[Extracted page text data]
******************************
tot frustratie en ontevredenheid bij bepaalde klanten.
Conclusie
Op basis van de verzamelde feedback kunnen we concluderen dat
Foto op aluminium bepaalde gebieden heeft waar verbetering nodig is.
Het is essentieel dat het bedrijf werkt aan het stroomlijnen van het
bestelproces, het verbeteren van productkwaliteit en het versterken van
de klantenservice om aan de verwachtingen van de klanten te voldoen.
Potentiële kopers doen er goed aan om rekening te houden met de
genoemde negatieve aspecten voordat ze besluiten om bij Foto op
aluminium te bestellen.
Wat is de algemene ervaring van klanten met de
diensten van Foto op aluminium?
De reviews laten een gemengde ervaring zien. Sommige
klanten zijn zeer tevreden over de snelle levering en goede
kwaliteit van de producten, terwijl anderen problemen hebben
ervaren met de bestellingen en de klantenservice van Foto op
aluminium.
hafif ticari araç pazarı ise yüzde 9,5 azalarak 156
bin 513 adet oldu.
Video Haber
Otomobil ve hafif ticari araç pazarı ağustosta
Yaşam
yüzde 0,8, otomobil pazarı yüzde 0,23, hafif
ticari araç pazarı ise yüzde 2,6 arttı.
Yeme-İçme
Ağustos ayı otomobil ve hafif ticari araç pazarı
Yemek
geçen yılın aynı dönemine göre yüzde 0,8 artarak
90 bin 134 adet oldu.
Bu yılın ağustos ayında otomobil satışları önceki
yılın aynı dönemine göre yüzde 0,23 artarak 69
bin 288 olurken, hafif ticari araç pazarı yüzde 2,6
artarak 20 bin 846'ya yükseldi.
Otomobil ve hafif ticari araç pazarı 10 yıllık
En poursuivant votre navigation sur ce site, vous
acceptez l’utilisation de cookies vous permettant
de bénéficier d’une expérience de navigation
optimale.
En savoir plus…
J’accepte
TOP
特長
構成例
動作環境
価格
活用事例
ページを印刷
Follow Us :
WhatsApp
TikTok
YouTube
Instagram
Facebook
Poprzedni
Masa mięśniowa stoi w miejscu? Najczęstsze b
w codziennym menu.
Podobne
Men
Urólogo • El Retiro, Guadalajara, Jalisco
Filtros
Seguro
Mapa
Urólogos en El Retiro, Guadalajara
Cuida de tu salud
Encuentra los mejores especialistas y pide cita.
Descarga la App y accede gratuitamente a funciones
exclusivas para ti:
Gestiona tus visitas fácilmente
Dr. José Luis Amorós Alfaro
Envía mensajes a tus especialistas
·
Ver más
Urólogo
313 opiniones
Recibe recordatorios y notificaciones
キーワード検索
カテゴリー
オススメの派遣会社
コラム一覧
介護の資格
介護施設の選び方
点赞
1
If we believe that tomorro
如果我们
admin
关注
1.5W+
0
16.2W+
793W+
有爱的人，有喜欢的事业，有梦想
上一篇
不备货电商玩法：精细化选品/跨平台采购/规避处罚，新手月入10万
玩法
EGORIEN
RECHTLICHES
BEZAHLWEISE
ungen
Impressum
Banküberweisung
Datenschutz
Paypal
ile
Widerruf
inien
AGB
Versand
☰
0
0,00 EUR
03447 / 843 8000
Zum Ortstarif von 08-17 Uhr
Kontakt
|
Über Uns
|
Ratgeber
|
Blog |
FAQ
******************************
Task to complete >> Reproduce exactly the lines above from the line with "Foto op aluminium bepaalde" to the line with "Urólogo • El Retiro, Guadalajara, Jalisco", including both, and add nothing.

Finished task >>
Foto op aluminium bepaalde gebieden heeft waar verbetering nodig is.
Het is essentieel dat het bedrijf werkt aan het stroomlijnen van het
bestelproces, het verbeteren van productkwaliteit en het versterken van
de klantenservice om aan de verwachtingen van de klanten te voldoen.
Potentiële kopers doen er goed aan om rekening te houden met de
genoemde negatieve aspecten voordat ze besluiten om bij Foto op
aluminium te bestellen.
Wat is de algemene ervaring van klanten met de
diensten van Foto op aluminium?
De reviews laten een gemengde ervaring zien. Sommige
klanten zijn zeer tevreden over de snelle levering en goede
kwaliteit van de producten, terwijl anderen problemen hebben
ervaren met de bestellingen en de klantenservice van Foto op
aluminium.
hafif ticari araç pazarı ise yüzde 9,5 azalarak 156
bin 513 adet oldu.
Video Haber
Otomobil ve hafif ticari araç pazarı ağustosta
Yaşam
yüzde 0,8, otomobil pazarı yüzde 0,23, hafif
ticari araç pazarı ise yüzde 2,6 arttı.
Yeme-İçme
Ağustos ayı otomobil ve hafif ticari araç pazarı
Yemek
geçen yılın aynı dönemine göre yüzde 0,8 artarak
90 bin 134 adet oldu.
Bu yılın ağustos ayında otomobil satışları önceki
yılın aynı dönemine göre yüzde 0,23 artarak 69
bin 288 olurken, hafif ticari araç pazarı yüzde 2,6
artarak 20 bin 846'ya yükseldi.
Otomobil ve hafif ticari araç pazarı 10 yıllık
En poursuivant votre navigation sur ce site, vous
acceptez l’utilisation de cookies vous permettant
de bénéficier d’une expérience de navigation
optimale.
En savoir plus…
J’accepte
TOP
特長
構成例
動作環境
価格
活用事例
ページを印刷
Follow Us :
WhatsApp
TikTok
YouTube
Instagram
Facebook
Poprzedni
Masa mięśniowa stoi w miejscu? Najczęstsze b
w codziennym menu.
Podobne
Men
Urólogo • El Retiro, Guadalajara, Jalisco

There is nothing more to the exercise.